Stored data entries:

-----

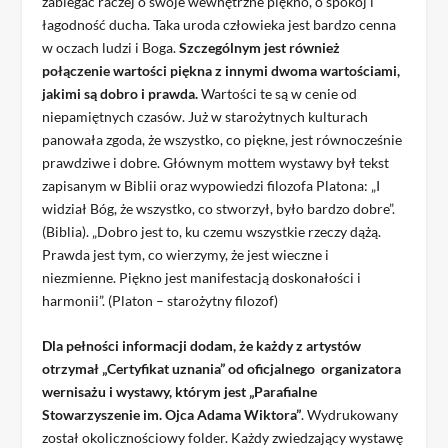
zabiegać raczej o swoje wewnętrzne piękno, o spokój i
łagodność ducha. Taka uroda człowieka jest bardzo cenna
w oczach ludzi i Boga.
Szczególnym jest również
połączenie wartości piękna z innymi dwoma wartościami,
jakimi są dobro i prawda.
Wartości te są w cenie od
niepamiętnych czasów. Już w starożytnych kulturach
panowała zgoda, że wszystko, co piękne, jest równocześnie
prawdziwe i dobre. Głównym mottem wystawy był tekst
zapisanym w Biblii oraz wypowiedzi filozofa Platona: „I
widział Bóg, że wszystko, co stworzył, było bardzo dobre”.
(Biblia). „Dobro jest to, ku czemu wszystkie rzeczy dążą.
Prawda jest tym, co wierzymy, że jest wieczne i
niezmienne. Piękno jest manifestacją doskonałości i
harmonii”. (Platon – starożytny filozof)
Dla pełności informacji dodam, że każdy z artystów
otrzymał „Certyfikat uznania” od oficjalnego organizatora
wernisażu i wystawy, którym jest „Parafialne
Stowarzyszenie im. Ojca Adama Wiktora”
. Wydrukowany
został okolicznościowy folder. Każdy zwiedzający wystawę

-----

# [How to complete this task]
Look through the entries above; find each line with the word "jest" and copy it.

# [Answer section]
łagodność ducha. Taka uroda człowieka jest bardzo cenna
Szczególnym jest również
panowała zgoda, że wszystko, co piękne, jest równocześnie
(Biblia). „Dobro jest to, ku czemu wszystkie rzeczy dążą.
Prawda jest tym, co wierzymy, że jest wieczne i
niezmienne. Piękno jest manifestacją doskonałości i
wernisażu i wystawy, którym jest „Parafialne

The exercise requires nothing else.